Text section:
※
I try to believe people’s lived experience, and Nathan says he “moved in progressive circles” for a long time and almost never sees them talking about racists as monsters. I suppose that should be some evidence. On the other hand, I read Nathan’s magazine. This week, he published a piece which said that:
Anti-immigration activists of Coulter’s ilk are not people passionately advocating for what they believe is the most sensible and humane model of human governance. They are monsters who literally believe that non-American lives, especially non-white non-American lives, are worth less than dirt.
This is a pretty clear example of the trope, and Current Affairs themselves published it literally four days ago. I don’t know how to square this with their editor saying he doesn’t see this kind of stuff. Perhaps he thinks we’re referring to different groups? But anti-immigration activists are exactly the type of people I meant, and I mention them explicitly in the article.
Also in Current Affairs, from a few months back – a claim that:
We now consider racists to be monsters as foreign and grotesque as Godzilla.
I understand magazines aren’t monolithic and sometimes publish disagreeing voices. But this suggests it’s well understood, even among Leftists, that the racist-as-monster trope is a thing. I don’t think it’s fair to dismiss it as just my ignorance and failure to engage with progressives. The reason I claim people believe this kind of thing is exactly because I do read your magazines where you say it.
And, unfortunately, this is the entire point of my Against Murderism article. In real life, leftists will say that racists are inhuman monsters. Then as soon as someone points out this is bad, they will retreat to saying that obviously nobody believes that, racism is just a collection of structural subconscious privilege discrimination IAT [insert Avenue Q “Everyone’s A Little Bit Racist” song here].
I don’t understand how someone could think they’ve disproven my article by ignoring that whole argument, then saying “obviously nobody believes that, racism is just a collection of subconscious privilege discrimination IAT [insert Avenue Q “Everyone’s A Little Bit Racist” song here]”, while also spreading the message that racists are monsters as loudly as possible in a widely-read magazine.
And I get especially annoyed when it’s framed as an accusation that I don’t like to debate other people, listen to their claims, or engage with their ideas.
Nathan writes that “shockingly, the people who most loudly call for empathy and dialogue are the least willing to engage in genuine empathetic dialogue…”, and uses me as an example. I can only say in my defense that last month, I sent Nathan an email saying that I thought it would be productive to engage in dialogue with each other in a way “where instead of trying to disagree publicly, we’re trying to come to agreement privately, then present the results of that agreement”. I offered to do this with him on a topic of his choice. He wrote back saying he didn’t have enough time, which is fine. But when he then publishes an article in a national magazine announcing that I am a hypocrite because I refuse to dialogue with my political opponents, I feel pretty betrayed.
I have always been interested (modulo time restrictions) in dialoguing with people I disagree with. The offer to Nathan is still open. Otherwise I politely request to be treated better than this.
※
Dataset entries:
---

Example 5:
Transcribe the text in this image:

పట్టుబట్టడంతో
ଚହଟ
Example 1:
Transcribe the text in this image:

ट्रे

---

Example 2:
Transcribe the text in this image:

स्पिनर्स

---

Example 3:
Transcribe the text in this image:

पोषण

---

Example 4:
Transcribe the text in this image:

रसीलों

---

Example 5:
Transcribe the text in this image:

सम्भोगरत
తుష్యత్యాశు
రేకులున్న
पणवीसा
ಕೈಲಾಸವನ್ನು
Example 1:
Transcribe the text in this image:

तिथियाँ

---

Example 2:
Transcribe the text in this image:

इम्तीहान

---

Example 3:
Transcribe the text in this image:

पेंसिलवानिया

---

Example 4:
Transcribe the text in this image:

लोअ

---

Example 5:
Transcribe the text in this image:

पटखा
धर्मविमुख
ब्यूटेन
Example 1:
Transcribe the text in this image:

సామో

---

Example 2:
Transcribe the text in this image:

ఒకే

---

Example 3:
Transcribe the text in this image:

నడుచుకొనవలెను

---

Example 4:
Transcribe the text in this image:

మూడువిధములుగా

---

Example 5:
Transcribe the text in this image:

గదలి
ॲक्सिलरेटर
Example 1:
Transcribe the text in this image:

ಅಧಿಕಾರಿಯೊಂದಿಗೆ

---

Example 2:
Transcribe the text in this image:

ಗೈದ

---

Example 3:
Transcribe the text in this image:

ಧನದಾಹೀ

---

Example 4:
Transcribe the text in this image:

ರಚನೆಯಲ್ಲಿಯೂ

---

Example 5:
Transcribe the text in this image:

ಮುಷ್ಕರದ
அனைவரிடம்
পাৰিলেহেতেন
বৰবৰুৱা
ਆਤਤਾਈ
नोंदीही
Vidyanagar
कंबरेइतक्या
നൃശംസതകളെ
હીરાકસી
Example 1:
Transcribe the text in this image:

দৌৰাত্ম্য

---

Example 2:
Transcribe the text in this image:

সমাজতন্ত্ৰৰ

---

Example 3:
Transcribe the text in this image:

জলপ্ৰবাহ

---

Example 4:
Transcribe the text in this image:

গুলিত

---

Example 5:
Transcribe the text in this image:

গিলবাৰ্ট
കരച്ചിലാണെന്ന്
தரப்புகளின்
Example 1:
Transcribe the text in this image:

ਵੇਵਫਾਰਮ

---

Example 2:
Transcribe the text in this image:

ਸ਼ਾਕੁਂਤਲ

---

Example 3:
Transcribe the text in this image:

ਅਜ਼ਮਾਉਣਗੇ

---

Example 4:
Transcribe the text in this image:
※
In the text about the racist-as-monster trope, what reason did Nathan give when he declined the offer to engage in private dialogue? The entries are drawn from a different source.

Your solution: He said he didn't have enough time.